=== Texto fornecido ===

Alemanha conseguiu a conciliação

Em cerca de dez cidades alemãs, inclusive na capital Berlim, o Uber funciona apenas com taxistas, mas lá a tarifa segue as regras do aplicativo e não é determinada pelas prefeituras. Dessa forma, os usuários continuam pagando mais barato do que as corridas convencionais.

Essa foi a estratégia adotada pela empresa para operar, mesmo após a proibição aprovada para toda a Alemanha. “Se houver a possibilidade de o taxista escolher se vai utilizar a tarifa convencional ou os preços do Uber, é possível conciliar o serviço, mas esse não é o ideal”, afirmou Adriano Gianturco, professor do Ibmec.

No caso da proposta para regulamentação em Belo Horizonte, a tarifa seria a mesma praticada pelo táxi. Ainda é estudada a aplicação de uma bandeira 3, que seria mais cara e em situações excepcionais, como tempestades.

Advogado não vê vantagem em texto

Advogado especialista em direito de novas tecnologias e professor da Fundação Getulio Vagas, Wilson Jabur acredita que o projeto de lei proposto pelos vereadores mantém o oligopólio dos taxistas, permitindo que o serviço ofertado à população continue a ser caro e de má qualidade.

=== Tarefa escrita 1 ===
No texto sobre o Uber, reescreva de forma mais curta o parágrafo que começa com "Em cerca de dez cidades alemãs", preservando os fatos principais.
=== Tarefa escrita 2 ===
Dê sequência ao texto sobre o Uber, escrevendo o trecho que viria logo após a última frase apresentada.

=== Dados disponíveis ===

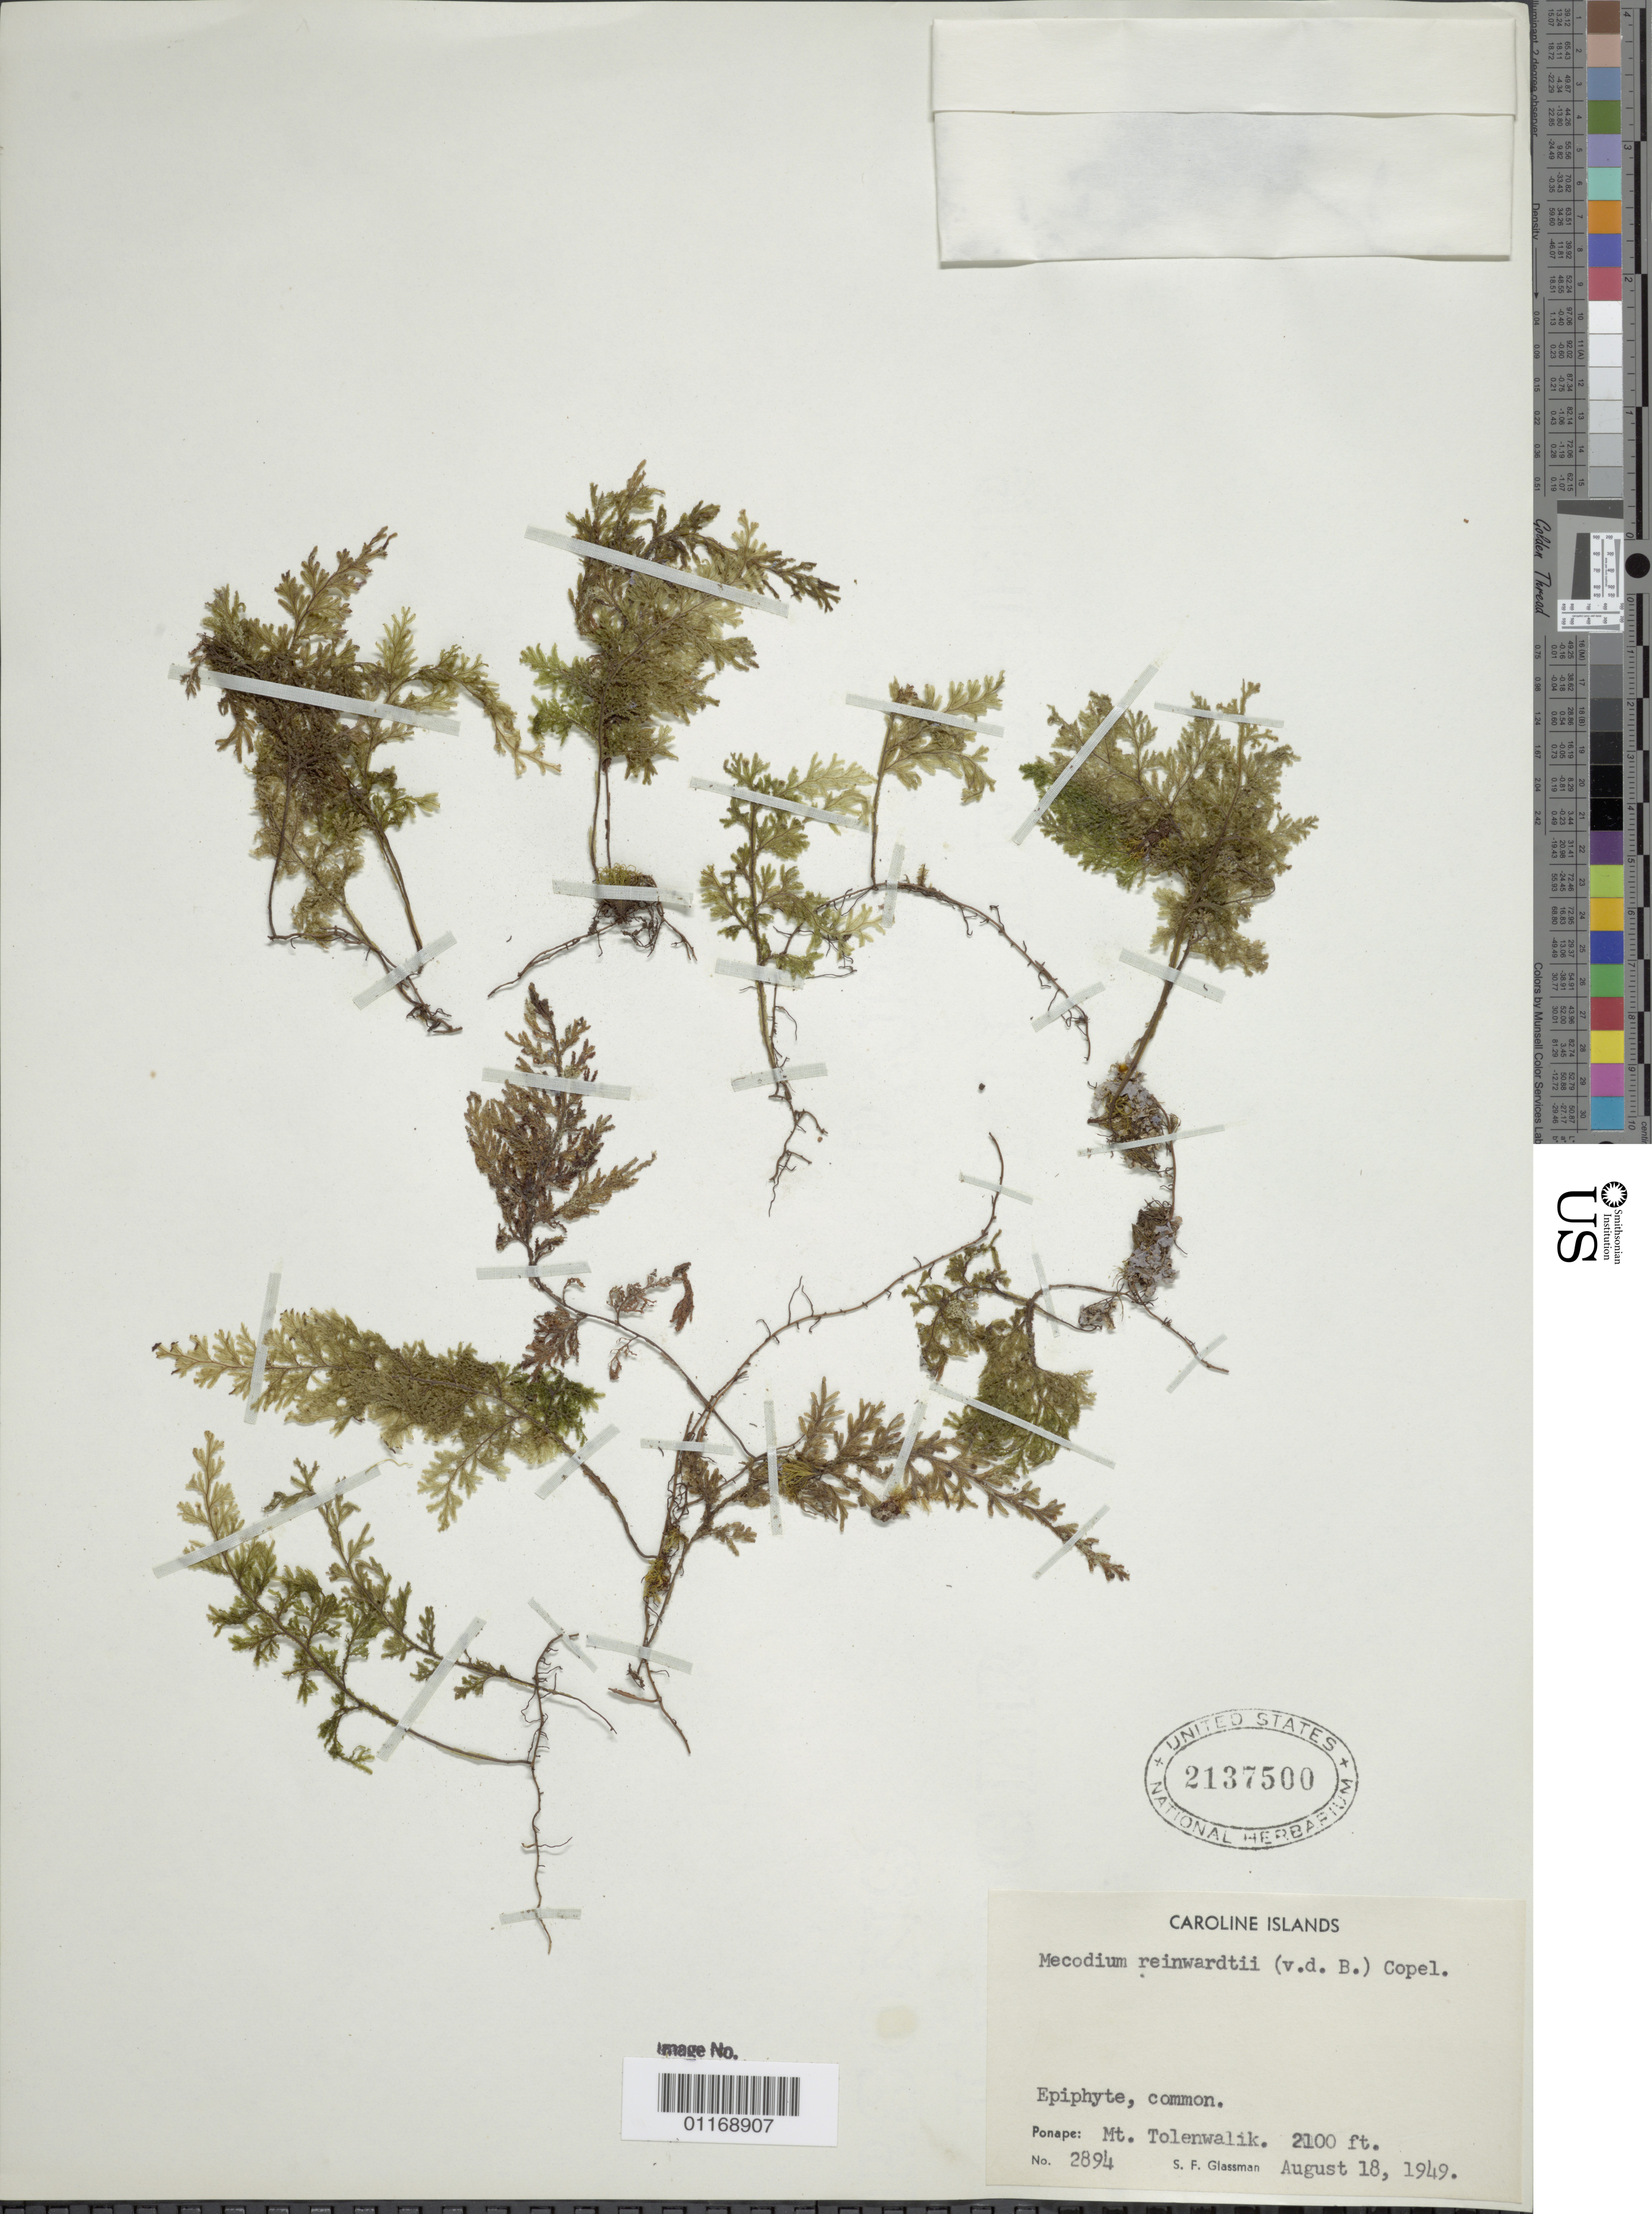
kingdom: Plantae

=== Resultado do exercício 1 ===
Em cerca de dez cidades da Alemanha, incluindo Berlim, o Uber opera só com taxistas, mas com tarifas definidas pelo aplicativo, e não pelas prefeituras. Assim, os usuários pagam menos do que nas corridas convencionais.

=== Resultado do exercício 2 ===
“O Uber chegou e expôs uma enorme deficiência do serviço de táxi. Mostrou que o transporte pode ser mais barato e com uma qualidade muito melhor”, afirmou o professor. “Houve uma falência no sistema de concessão de licenças de taxistas, que limitou a oferta de serviço e criou um mercado de venda de placas que chegam a custar R$ 1 milhão. Talvez o que o Uber esteja de fato enfrentando é uma oligarquia de taxistas que nem mais trabalham e se valem desse monopólio para explorar motoristas auxiliares”.

Jabur defende que haja uma regulamentação do Uber, mas que não obrigue o aplicativo a usar os táxis. “É importante para dar segurança jurídica ao serviço”.